Moraes, que é autor do livro “A ´indústria´ dos fundos financeiros: potência, mobilidade e estratégias no capitalismo contemporâneo”, faz um alerta sobre os riscos de uma ampliação das ações da BlackRock – e por extensão, de outras gestoras. Para ele, em sua expansão, a gestora passará a interagir mais com setores da economia, como o bancário, fundos financeiros, interferindo nos ativos da economia real, e ampliando seu escopo de influência na política e na economia.

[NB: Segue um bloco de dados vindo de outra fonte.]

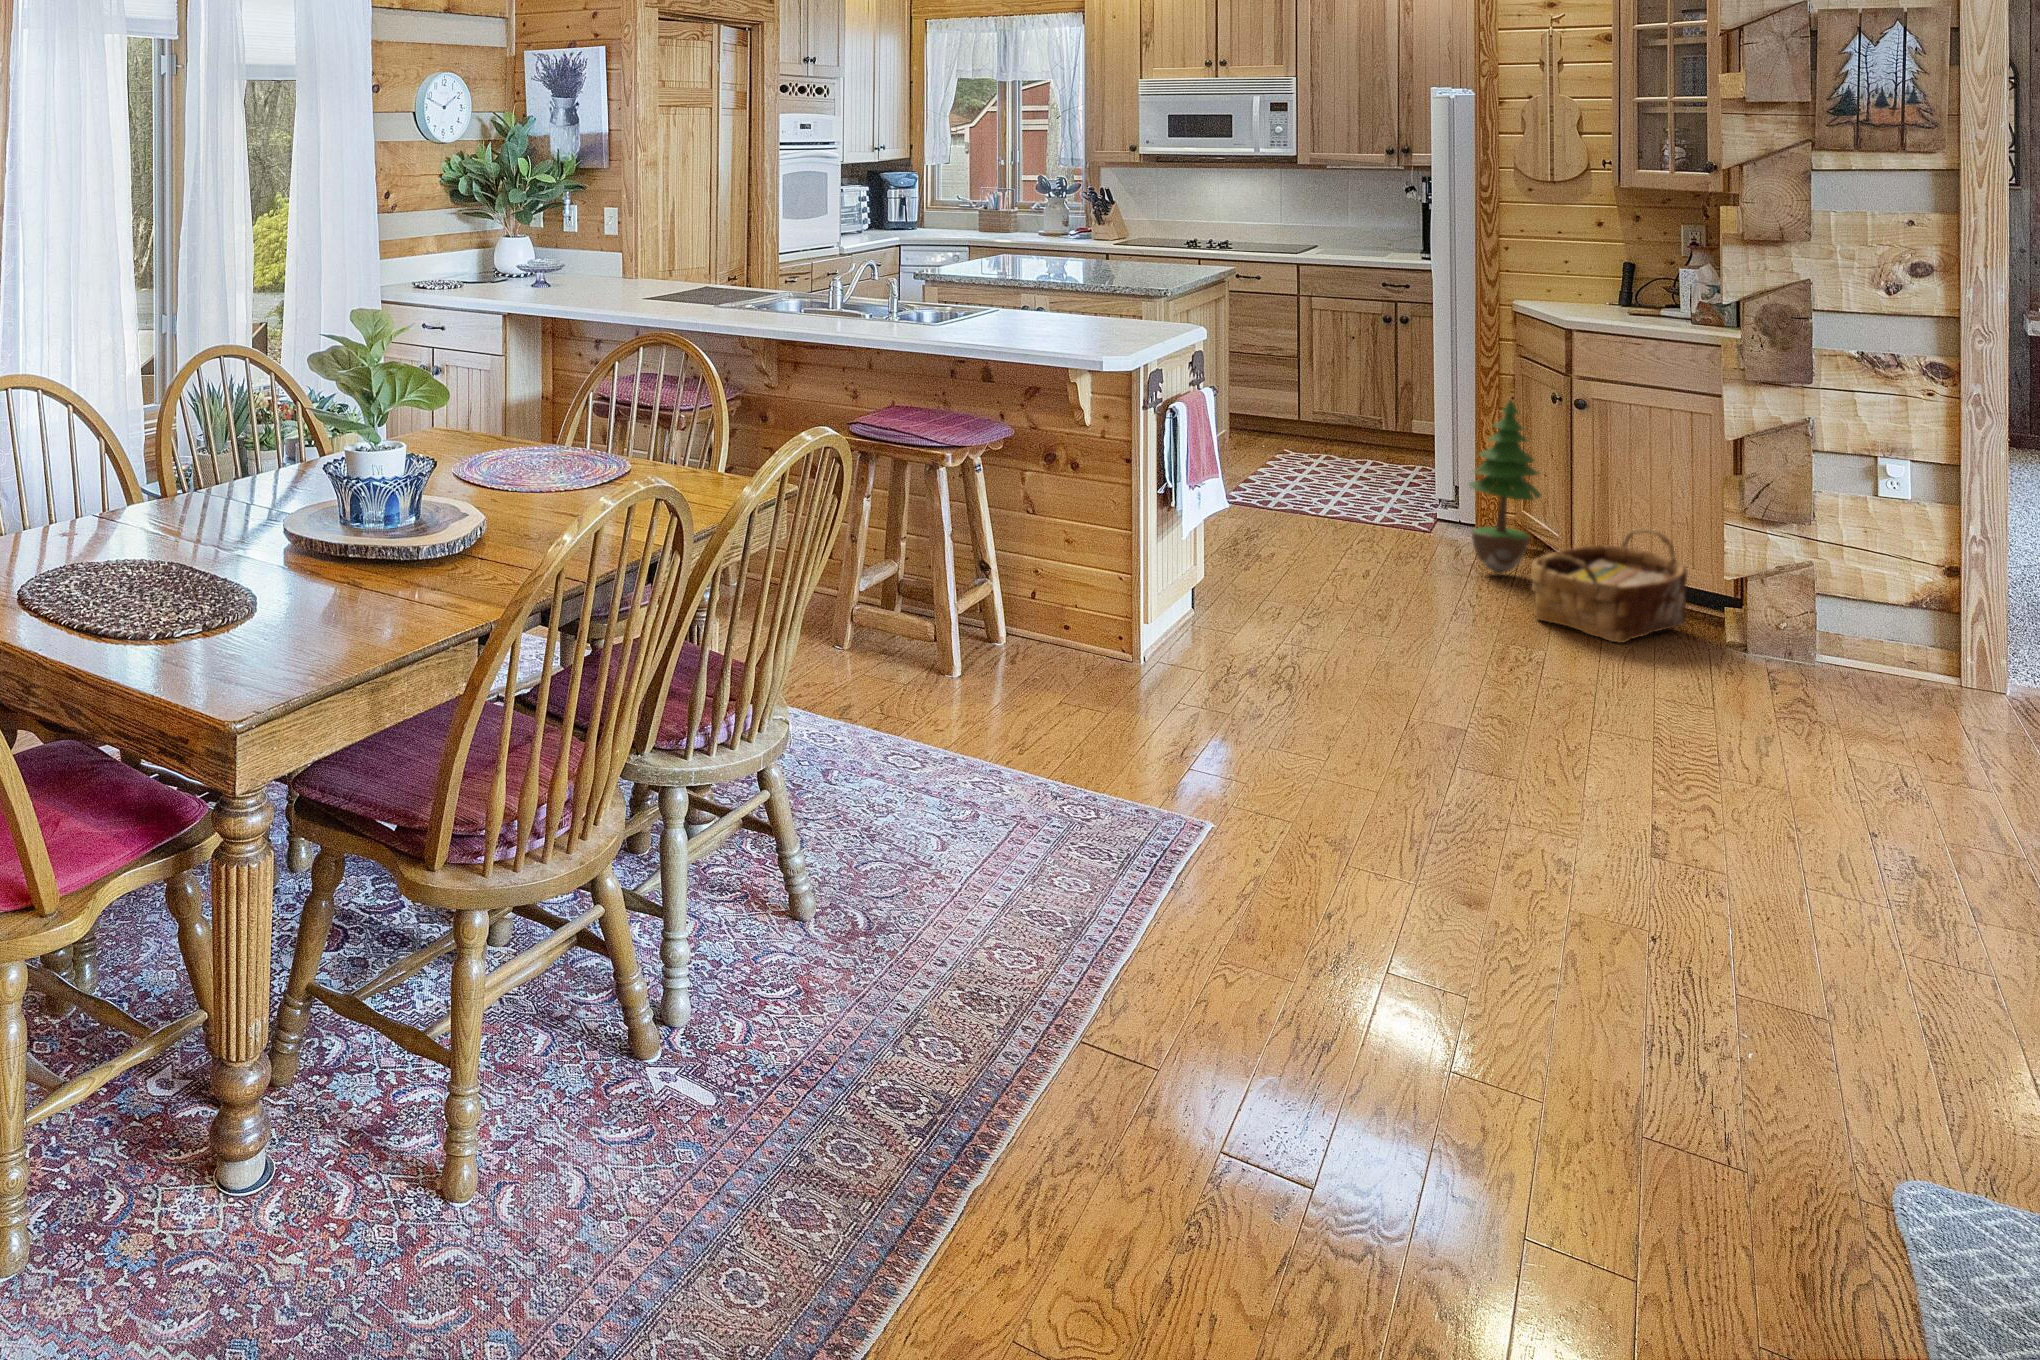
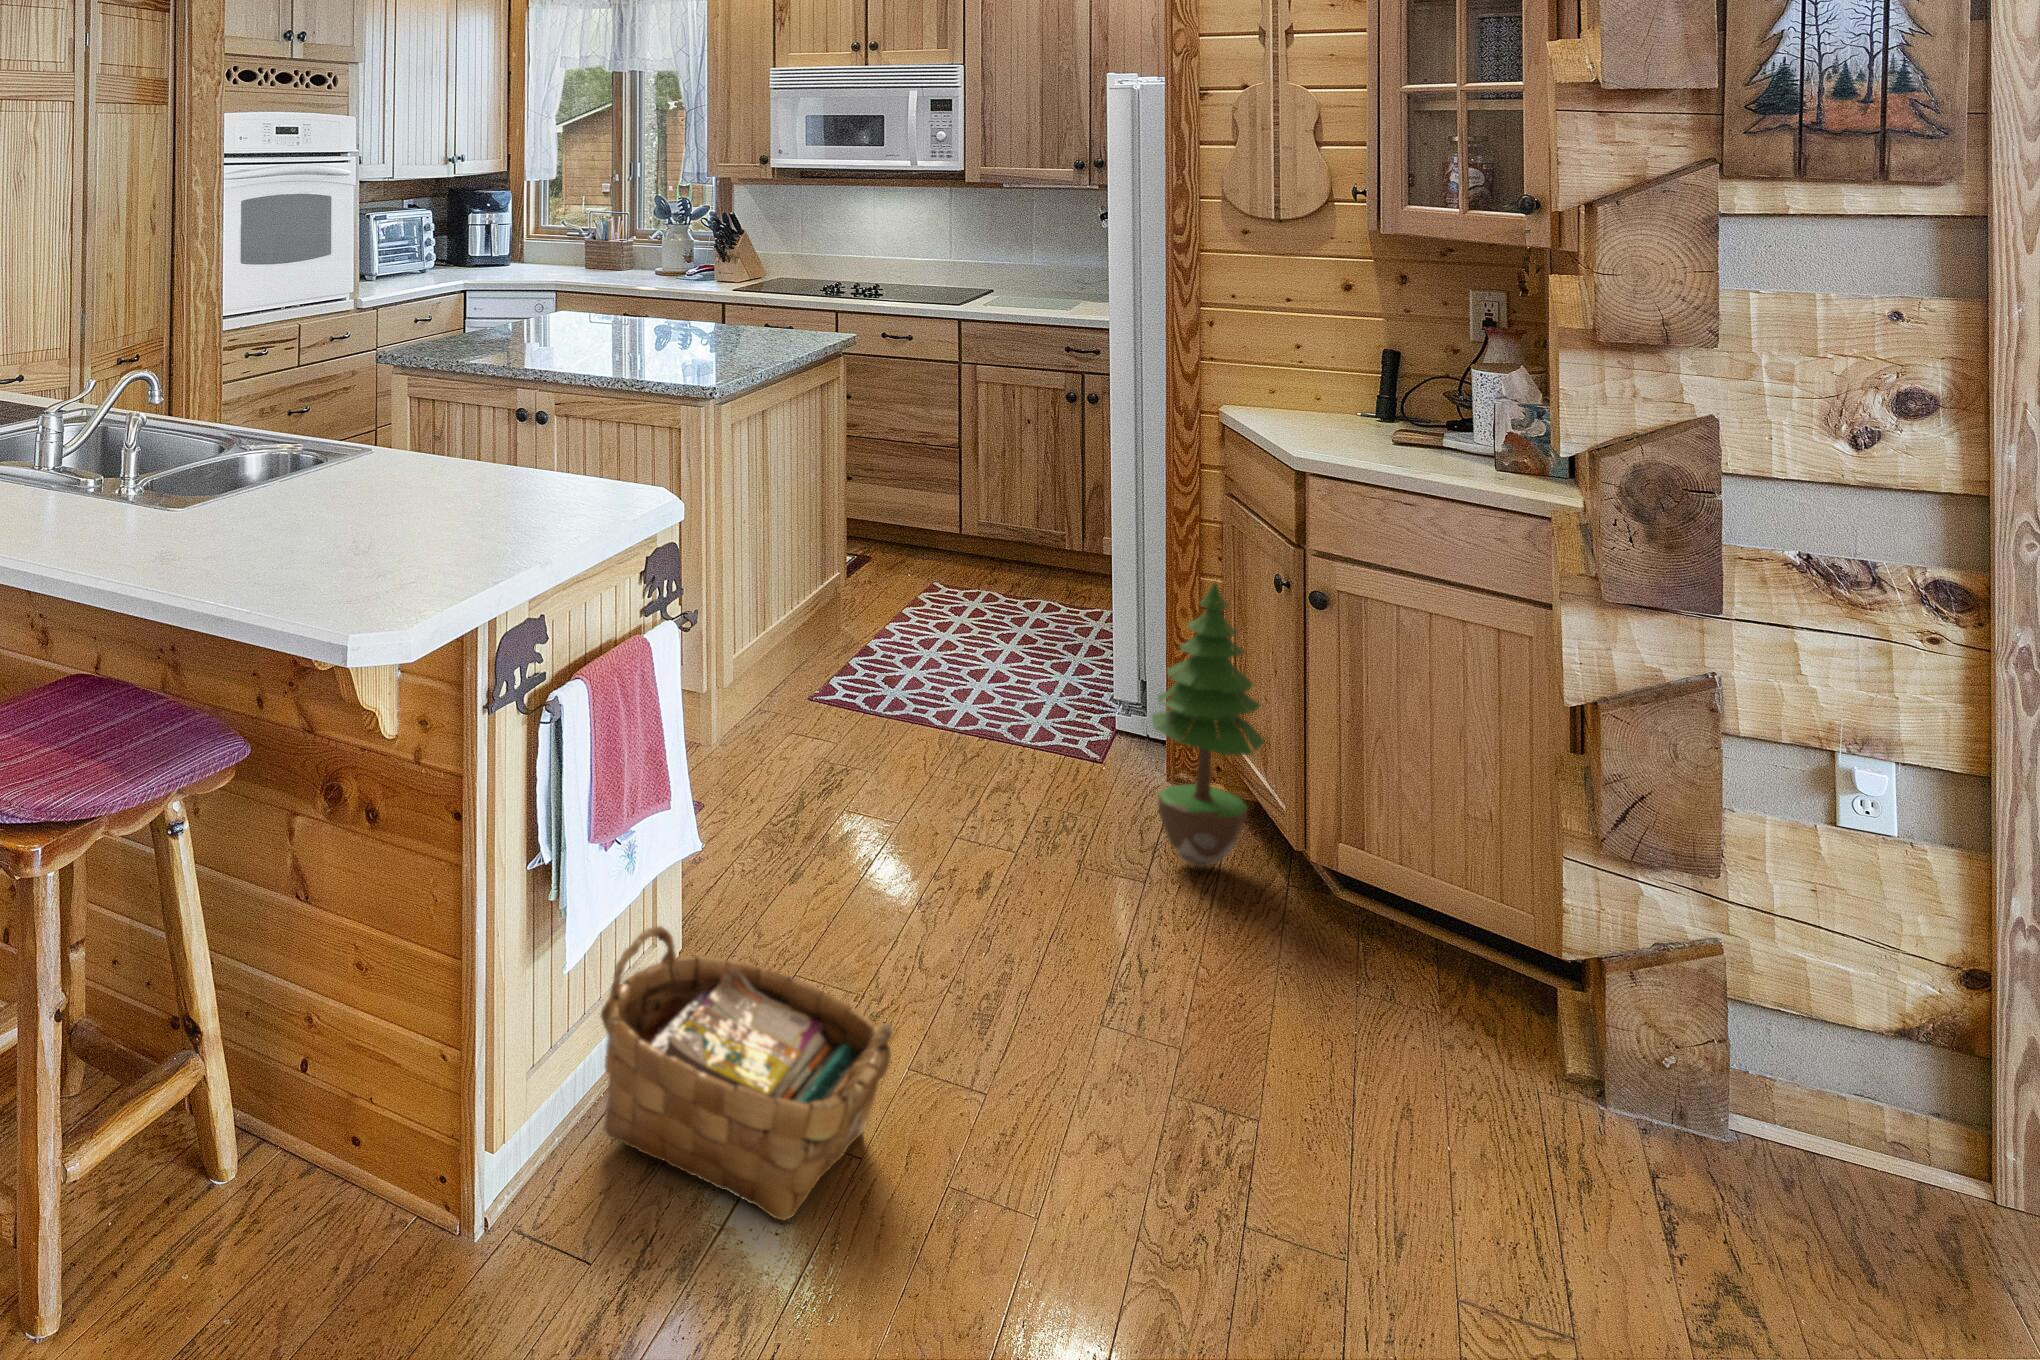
woven basket: present [1531,528,1687,643] -> present [601,926,892,1220]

“São movimentos que mostram ainda o enlace do BlackRock com o setor bancário, fundos financeiros nacionais, controle das inovações financeiras (e papeis), captura de excedentes nacionais em seus diferentes tipos de capitalização e ainda dos ativos da economia real, em controle de ativos que vai lhe garantir valorização, alta rentabilidade e capacidade de interferência nas políticas e nas economias nacionais”, denuncia ele.
“É essencial entender e debater esse fenômeno sobre as cadeias de valor global, a atuação transversal e transfronteiriça dos fundos, sobre a geoeconomia, a geopolítica, a disputa pelo poder político nos países e a formulação das estratégias dos projetos nacionais de desenvolvimento”, adverte Moraes, na conclusão do artigo.